(Document segment Opens)

A differentiated Ca signalling phenotype has minimal impact on myocardin expression in an automated differentiation assay using A7r5 cells.

Vascular smooth muscle cells are unusual in that differentiated, contractile cells possess the capacity to "de-differentiate" into a synthetic phenotype that is characterized by being replicative, secretory, and migratory. One aspect of this phenotypic modulation is a shift from voltage-gated Ca signalling in electrically coupled, differentiated cells to increased dependence on store-operated Ca entry and sarcoplasmic reticulum Ca release in synthetic cells. Conversely, an increased voltage-gated Ca entry is seen when proliferating A7r5 smooth muscle cells quiesce. We asked whether this change in Ca signalling was linked to changes in the expression of the phenotype-regulating transcriptional co-activator myocardin or α-smooth muscle actin, using correlative epifluorescence Ca imaging and immunocytochemistry. Cells were cultured in growth media (DMEM, 10% serum, 25 mM glucose) or differentiation media (DMEM, 1% serum, 5 mM glucose). Coinciding with growth arrest, A7r5 cells became electrically coupled, and spontaneous Ca signalling showed increasing dependence on L-type voltage-gated Ca channels that were blocked with nifedipine (5 μM). These synchronized oscillations were modulated by ryanodine receptors, based on their sensitivity to dantrolene (5 μM). Actively growing cultures had spontaneous Ca transients that were insensitive to nifedipine and dantrolene but were blocked by inhibition of the sarco-endoplasmic reticulum ATPase with cyclopiazonic acid (10 μM). In cells treated with differentiation media, myocardin and αSMA immunoreactivity increased prior to changes in the Ca signalling phenotype, while chronic inhibition of voltage-gated Ca entry modestly increased immunoreactivity of myocardin. Stepwise regression analyses suggested that changes in myocardin expression had a weak relationship with Ca signalling synchronicity, but not frequency or amplitude. In conclusion, we report a 96-well assay and analytical pipeline to study the link between Ca signalling and smooth muscle differentiation. This assay showed that changes in the expression of two molecular differentiation markers (myocardin and αSMA) tended to precede changes in the Ca signalling phenotype.

(Document segment Closes)

Tasks =
**a)** In the abstract on A7r5 cell differentiation, what concentration of nifedipine blocked the L-type voltage-gated Ca channels?
**b)** Can you translate this sentence from the abstract on A7r5 cell differentiation into Spanish: "Cells were cultured in growth media (DMEM, 10% serum, 25 mM glucose) or differentiation media (DMEM, 1% serum, 5 mM glucose)."
**c)** Could you rewrite the paragraph of the abstract on A7r5 cell differentiation that begins "Vascular smooth muscle cells are unusual" as a short bulleted list that keeps its main facts?

(Source material Opens)

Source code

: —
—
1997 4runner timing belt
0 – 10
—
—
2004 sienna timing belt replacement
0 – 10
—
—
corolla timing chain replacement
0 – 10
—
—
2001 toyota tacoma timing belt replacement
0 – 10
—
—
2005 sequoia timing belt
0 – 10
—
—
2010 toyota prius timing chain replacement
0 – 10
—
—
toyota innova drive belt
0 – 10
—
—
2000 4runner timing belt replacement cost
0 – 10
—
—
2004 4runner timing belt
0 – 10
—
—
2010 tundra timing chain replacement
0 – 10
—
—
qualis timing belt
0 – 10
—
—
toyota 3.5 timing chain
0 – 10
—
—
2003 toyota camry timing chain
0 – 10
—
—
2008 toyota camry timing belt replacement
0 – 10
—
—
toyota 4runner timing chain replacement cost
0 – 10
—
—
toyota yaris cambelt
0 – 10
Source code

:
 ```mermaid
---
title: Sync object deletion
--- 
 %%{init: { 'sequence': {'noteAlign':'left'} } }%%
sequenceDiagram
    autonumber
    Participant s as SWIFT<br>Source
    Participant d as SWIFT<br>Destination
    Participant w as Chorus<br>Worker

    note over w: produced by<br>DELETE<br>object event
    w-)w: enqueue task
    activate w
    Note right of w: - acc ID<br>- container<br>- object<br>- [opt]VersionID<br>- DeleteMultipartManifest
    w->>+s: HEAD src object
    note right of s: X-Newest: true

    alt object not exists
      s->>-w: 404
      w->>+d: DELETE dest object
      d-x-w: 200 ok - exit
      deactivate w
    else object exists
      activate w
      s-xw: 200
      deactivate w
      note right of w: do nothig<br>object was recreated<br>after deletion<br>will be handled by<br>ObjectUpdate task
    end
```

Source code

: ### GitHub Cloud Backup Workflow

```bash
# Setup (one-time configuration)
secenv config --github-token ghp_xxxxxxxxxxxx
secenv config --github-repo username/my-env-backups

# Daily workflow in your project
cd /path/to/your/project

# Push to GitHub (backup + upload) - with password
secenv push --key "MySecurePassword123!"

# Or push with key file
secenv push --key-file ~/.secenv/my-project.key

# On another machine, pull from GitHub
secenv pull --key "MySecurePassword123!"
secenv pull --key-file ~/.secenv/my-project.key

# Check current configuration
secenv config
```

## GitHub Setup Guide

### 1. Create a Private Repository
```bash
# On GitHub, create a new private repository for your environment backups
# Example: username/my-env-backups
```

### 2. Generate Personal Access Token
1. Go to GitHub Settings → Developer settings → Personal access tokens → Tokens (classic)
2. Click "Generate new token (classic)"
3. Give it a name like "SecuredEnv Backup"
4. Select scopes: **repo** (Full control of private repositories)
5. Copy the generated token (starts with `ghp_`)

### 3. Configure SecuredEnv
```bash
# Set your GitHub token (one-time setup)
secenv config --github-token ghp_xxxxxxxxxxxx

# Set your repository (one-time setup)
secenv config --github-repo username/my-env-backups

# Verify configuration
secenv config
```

(Source material Closes)

Results of the exercise =
**a)** 5 μM

**b)** Las células se cultivaron en medio de crecimiento (DMEM, suero al 10 %, glucosa 25 mM) o en medio de diferenciación (DMEM, suero al 1 %, glucosa 5 mM).

**c)**
- Differentiated vascular smooth muscle cells can de-differentiate into a synthetic phenotype that is replicative, secretory, and migratory.
- Synthetic cells rely more on store-operated Ca entry and sarcoplasmic reticulum Ca release. Differentiated cells rely on voltage-gated Ca signalling. Quiescing A7r5 cells show increased voltage-gated Ca entry.
- The study asked whether this Ca signalling shift is linked to expression of myocardin or α-smooth muscle actin (αSMA). It used Ca imaging and immunocytochemistry in growth media or differentiation media.
- Growth-arrested cells became electrically coupled. Their Ca oscillations depended on L-type channels (blocked by 5 μM nifedipine) and were modulated by ryanodine receptors (sensitive to 5 μM dantrolene).
- In growing cultures, Ca transients were unaffected by nifedipine and dantrolene but were blocked by 10 μM cyclopiazonic acid.
- In differentiation media, myocardin and αSMA increased before the Ca signalling changed. Chronic block of voltage-gated Ca entry modestly raised myocardin.
- Myocardin changes related weakly to Ca signalling synchronicity, but not to frequency or amplitude.
- The authors report a 96-well assay and analytical pipeline. It showed that changes in the two markers tended to precede changes in the Ca signalling phenotype.